I'm running in a rally cross this weekend. Basically it's an autox on a dirt track something like this:
and this
My question is should I run at street pressures or should I slightly deflate the tires, even? I'm leery of overinflating like a normal autocross... I don't want to blow a tire on some kind of rock or hole. The reason I mention deflation is I've seen some of the 4x4 truck offroading events and they lower their tire pressure for better traction. Of course, they've got big, knobby, monster tires so it may be a whole different story for them. Also, any other tips/suggestions are welcome.
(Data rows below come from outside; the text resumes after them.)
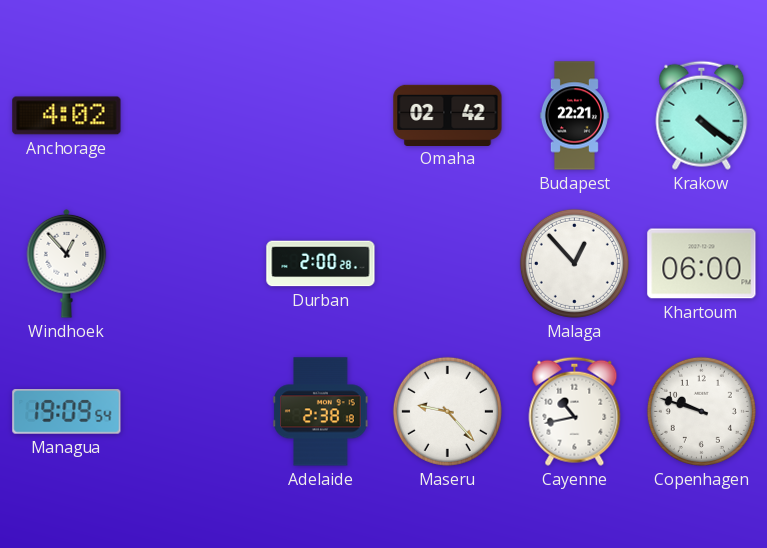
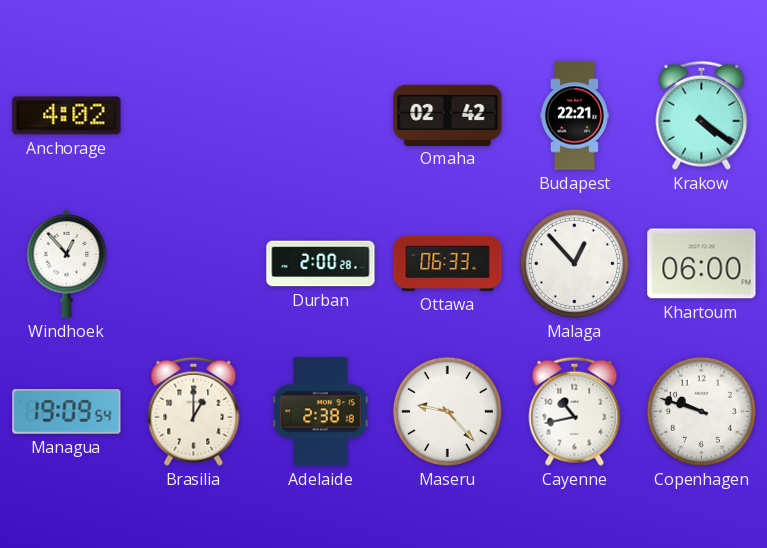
Ottawa: none -> 06:33
Brasilia: none -> 1:00
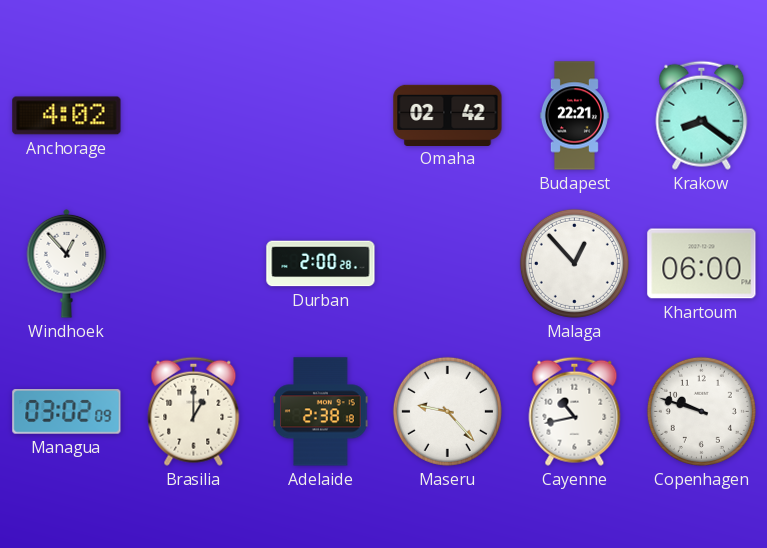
Krakow: 4:21 -> 8:21
Ottawa: 06:33 -> none
Managua: 19:09 -> 03:02
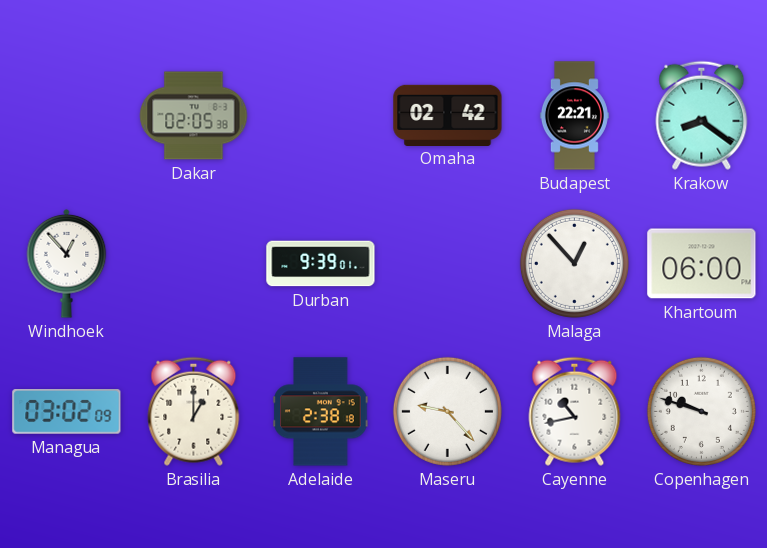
Anchorage: 4:02 -> none
Dakar: none -> 02:05
Durban: 2:00 -> 9:39
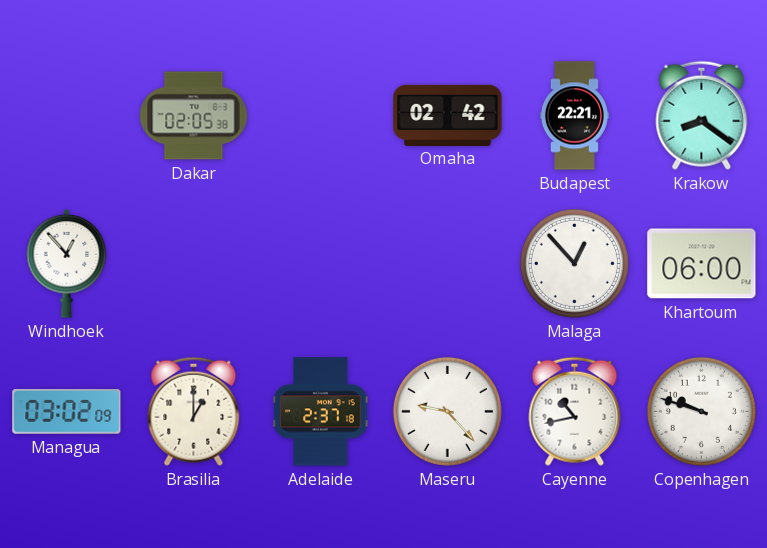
Durban: 9:39 -> none
Adelaide: 2:38 -> 2:37
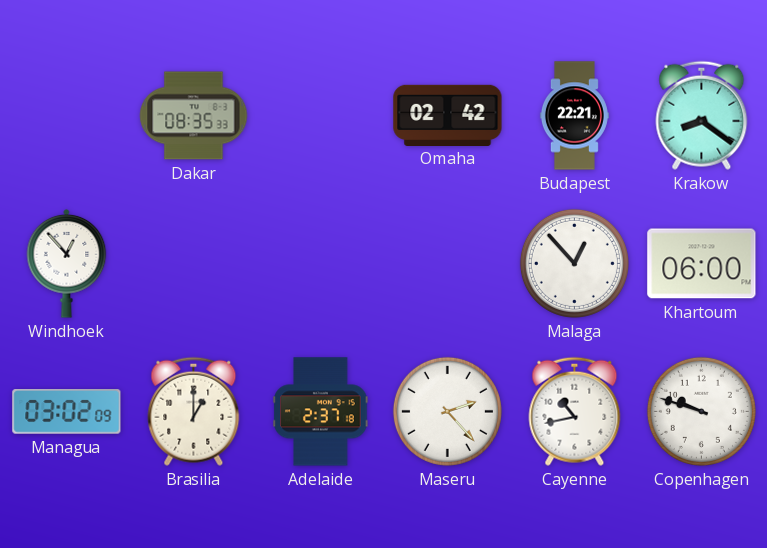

This looks like it's going to be a hell of a lot of fun! Hope I don't break my Camry
Actually I'd keep standard pressure on them.. maybe 2.5bars (depending on your tires). This isnt sand let me remind you plus you got turns. Tires that are too deflated can cause you to skid off in turns, because the tire will flex, thus you wont have as much contact patch hitting the ground.
I'd recommend 35-40psi. (2.3-2.5bars)
Lots of different opinions floating around here. You want to be careful. Too much pressure and you could blow a tire. Too little pressure and you could blow a tire. I'd suggest 28-30psi. But it depends on what the recommended pressure is for those tires. If I were you, I'd go out and find a set of cheap used POS snow tires. Those are great for rallycross (trust me) almost as good as actually rally tires, but at a SIGNIFICANTLY lower cost. Plus you won't really care if they get damaged or not.
Here check out this pic I took at a Rally-X last year: http://members.rogers.com/wedge1/rallysprint/111-2.jpg
I had my camera set on continous shot and I caught the exact moment that this guy's tire blew. It's on the other side of the car, but you can see the sand travelling vertical.
Yeah, my car likes it rough. Besides, I can always repaint or something.
Good advice on the pos snows, wedge. I may just pursue that.
As it is, the event may or may not happen right now, depending on the weather. Apparently they cancel it for safety reasons if it rains, and we've had a slew of t-storms passing through these last couple weeks. We shall see. Thanks for all the input, guys!
Originally posted by Flashmn
Now you wont. You'll be fine, its a FWD all the weight is on the pulling wheels. if it was RWD then it would get stuck easily.
No.
Cuz what happens if you break in a FWD car in mud?
Plow.
At least with RWD you can power slide thru corner which you can't do with a super front heavy Camry.